Energy demand for milk production in early lactation exceeds energy intake, especially in high-yielding Holstein cows. Energy deficiency causes increasing susceptibility to metabolic disorders. In addition to several blood parameters, the fat-to-protein ratio (FPR) is suggested as an indicator for ketosis, because a FPR >1.5 refers to high lipolysis.
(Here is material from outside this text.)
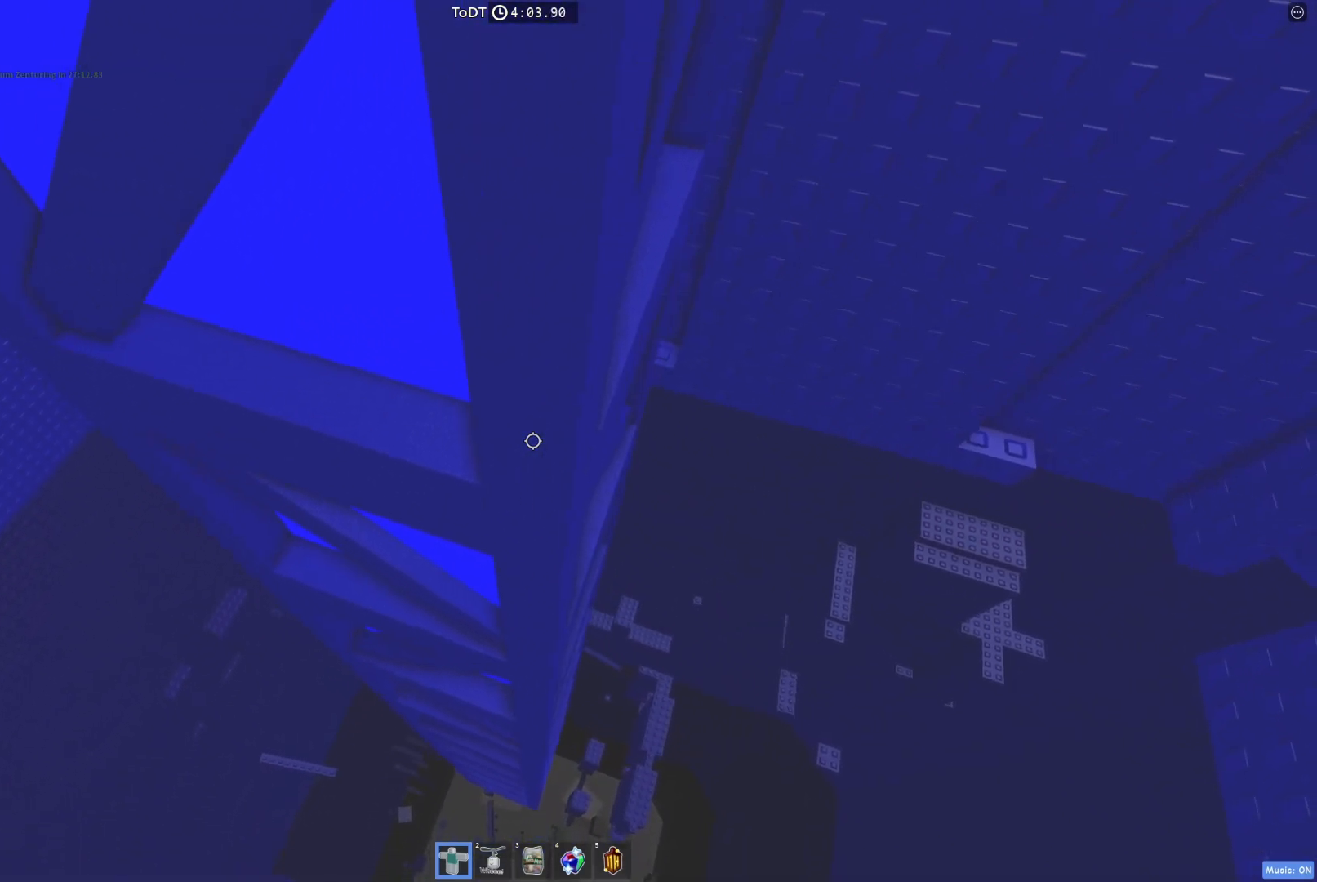
{"keys": ["d", "space", "w"], "events": [[333, "w", "up"], [400, "w", "down"]]}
The aim of this study was to analyze phenotypic, quantitative genetic, and genomic associations between FPR and ketosis. In this regard, 8,912 first-lactation Holstein cows were phenotyped for ketosis according to a veterinarian diagnosis key. Ketosis was diagnosed if the cow showed an abnormal carbohydrate metabolism with increased content of ketone bodies in the blood or urine. At least one entry for ketosis in the first 6 wk after calving implied a score = 1 (diseased); otherwise, a score = 0 (healthy) was assigned. The FPR from the first test-day was defined as a Gaussian distributed trait (FPRgauss), and also as a binary response trait (FPRbin), considering a threshold of FPR = 1.5. After imputation and quality controls, 45,613 SNP markers from the 8,912 genotyped cows were used for genomic studies. Phenotypically, an increasing ketosis incidence was associated with significantly higher FPR, and vice versa. Hence, from a practical trait recording perspective, first test-day FPR is suggested as an indicator for ketosis. The ketosis heritability was slightly larger when modeling the pedigree-based relationship matrix (pedigree-based: 0.17; SNP-based: 0.11). For FPRbin, heritahilities were larger when modeling the genomic relationship matrix (pedigree-based: 0.09; SNP-based: 0.15). For FPRgauss, heritabilities were almost identical for both pedigree and genomic relationship matrices (pedigree-based: 0.14; SNP-based: 0.15). Genetic correlations between ketosis with FPRbin and FPRgauss using either pedigree- or genomic-based relationship matrices were in a moderate range from 0.39 to 0.71. Applying genome-wide association studies, we identified the specific SNP rs109896020 (BTA 5, position: 115,456,438 bp) significantly contributing to ketosis. The identified potential candidate gene PARVB in close chromosomal distance is associated with nonalcoholic fatty liver disease in humans. The most important SNP contributing to FPRbin was located within the DGAT1 gene. Different SNP significantly contributed to ketosis and FPRbin, indicating different mechanisms for both traits genomically.